We are essentially dealing with a continous time markov chaic (CTMC) in the above case, because we have a finite number of states that have some associated probability of moving to another state at an infitesimal time step.
$$\frac{\partial P_{ij}}{\partial t}(s;t) = \sum_k P_{kj}(s;t)A_{ik}(s)$$$$ \frac{d P_{ij}}{dt} = \sum_{k \in I} \mathcal{A}_{ik} P_{kj} $$$$\mathbb{E}^i[f(X_t)] = \sum_j P_{ij}f(j)$$$$ \begin{align} \implies \frac{d}{dt} \mathbb{E}^i[f(X_t)] &= \sum_j \frac{d P_{ij}}{d t} f(j) \\ &= \sum_j \left(\left[ \sum_k \mathcal{A_{ik}} P_{kj} \right] f(j) \right) \\ &= \sum_k \sum_j \mathcal{A}_{ik} P_{kj} f(j) \\ &= \sum_k \mathcal{A}_{ik} \mathbb{E}^k[f(X_t)] \end{align} $$$$\frac{d}{dt} \mathbf{u} = \mathcal{A} \mathbf{u}$$
The backward kolmogrov equation is heavily linked to diffusion, so I will definitely explore that in the future.

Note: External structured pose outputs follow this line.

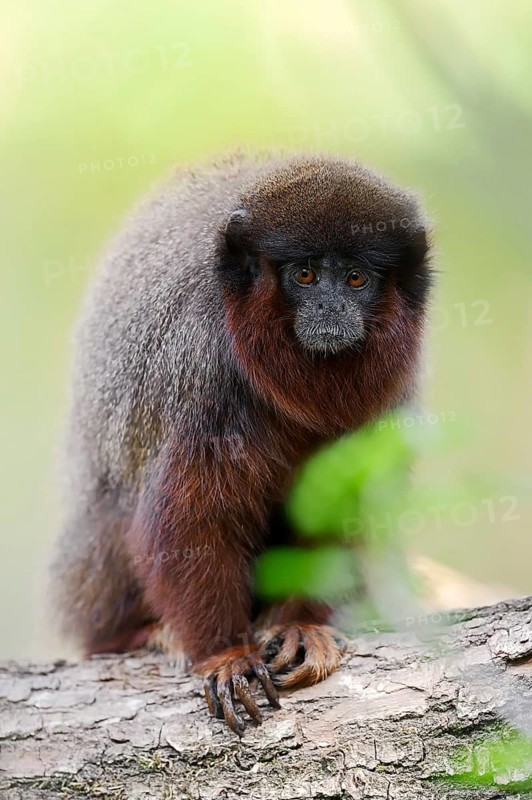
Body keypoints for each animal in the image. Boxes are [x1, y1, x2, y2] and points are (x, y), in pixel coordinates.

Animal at [50, 152, 432, 735]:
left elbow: (342, 507)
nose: (330, 308)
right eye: (305, 275)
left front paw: (301, 626)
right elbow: (191, 520)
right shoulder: (202, 365)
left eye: (355, 278)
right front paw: (226, 654)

$$\frac{d\mathbf{\nu}}{dt} = \mathbf{\nu} \mathcal{A}$$$$\frac{d\mathbf{\nu}^T}{dt} = \mathcal{A}^* \mathbf{\nu}^T$$$$(A^* g, f) = (g, \mathcal{A} f) \quad \forall \; f \in \mathscr{B}, g \in \mathscr{B}$$If this is giving you trouble, refer to equation (3.19) in the book and think with bra-ket notation. Recall that if $\mathscr{B} = L^2$, then the dual space is also $L^2$, and so $\mathcal{A}^* = \mathcal{A}^T$.

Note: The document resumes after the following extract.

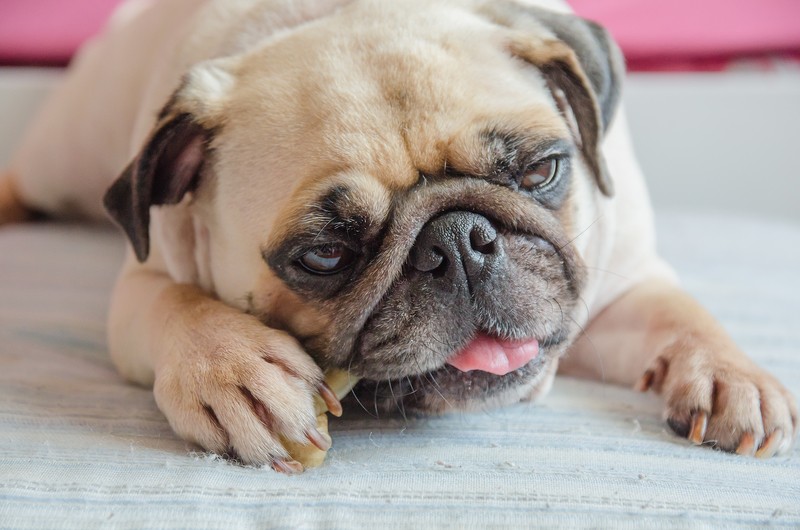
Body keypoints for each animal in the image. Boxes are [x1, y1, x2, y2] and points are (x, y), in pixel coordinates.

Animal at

⚠️ Is this last statement rigorous? Specifically, I am asking about stating that $\mathcal{A} = \mathbf{Q}$. The book seems to avoid saying both are directly equal, but it really looks like they are.
Example 5.8 - Poisson process
$$\begin{align} (\mathcal{A}f)(n) &= \lim_{t \rightarrow 0+} \frac{\mathbb{E}^n[f(X_t)] - f(n)}{t} \\ &= \lim_{t \rightarrow 0+} \frac{1}{t} \left( \sum_{k=n}^\infty \frac{(\lambda t)^{k-n}}{(k-n)!} e^{-\lambda t} f(k) - f(n)\right) \\ &= \lim_{t \rightarrow 0+} \frac{1}{t} \left( f(n)e^{-\lambda t} + f(n+1)\lambda t + \sum_{k=n+2}^\infty \frac{(\lambda t)^{k-n}}{(k-n)!} e^{-\lambda t} f(k) - f(n)\right) \\ &= \lim_{t \rightarrow 0+} \frac{1}{t} \left( f(n)(e^{-\lambda t}-1) + f(n+1)\lambda t e^{-\lambda t} + \sum_{k=n+2}^\infty \frac{(\lambda t)^{k-n}}{(k-n)!} e^{-\lambda t} f(k) \right) \\ &= \lambda(f(n+1) - f(n)) \end{align}$$The last step is justified with L’Hopital’s rule.
$$\mathcal{A}^*f(n) = \lambda(f(n-1) - f(n))$$$$(g, \mathcal{A}f) = (\mathcal{A}^* g, f), \quad \forall \; f\in \mathscr{B}, g \in \mathscr{B}^*$$$$(\mathcal{A}^*g, f) = \lambda(g,f^+) - \lambda(g,f)$$$$\begin{align} \frac{d u}{dt} &= \frac{d}{dt}\left(\sum_{k \geq n} f(k) \frac{(\lambda t)^{k-n}}{(k-n)!}e^{-\lambda t}\right) \\ &= \frac{d}{dt}\left( e^{-\lambda t} f(n) + \sum_{k > n} f(k) \frac{(\lambda t)^{k-n}}{(k-n)!}e^{-\lambda t} \right) \\ &= -\lambda e^{-\lambda t} f(n) + \sum_{k > n} f(k) \left[ \left(-\lambda\frac{(\lambda t)^{k-n}}{(k-n)!}e^{-\lambda t}\right) + \left(\lambda\frac{(\lambda t)^{k-n-1}}{(k-n-1)!}e^{-\lambda t}\right) \right] \\ &= \lambda(u(t,n+1)-u(t,n)) \\ &= \mathcal{A}u(t,n) \end{align}$$$$\begin{align} \frac{d \nu_n(t)}{dt} &= \frac{d}{dt}\left(\frac{(\lambda t)^{k-n}}{(k-n)!}e^{-\lambda t}\right) \\ &= -\lambda\frac{(\lambda t)^{k-n}}{(k-n)!}e^{-\lambda t} + \lambda \frac{(\lambda t)^{k-n-1}}{(k-n-1)!}e^{-\lambda t} \\ &= \lambda(\nu_{n-1} - \nu_n) \\ &= (\mathcal{A}^* \mathbf{\nu})_n \end{align}$$Then if we note that $(g,f^+) = (g^-,f)$ (this is the part I cannot justify), then it follows that $\mathcal{A}^*f(n) = \lambda(f(n-1) - f(n))$
⚠️ I keep getting $\lambda(\nu_{n+1} - \nu_n)$, which disagrees with the book. Where did I go wrong?
Notice how both Markov processes satisfied the forward Kolmogrov equation for the distribution, and the backwards for the expected values. This is a general property of Markov processes (wow!) that will be revisited.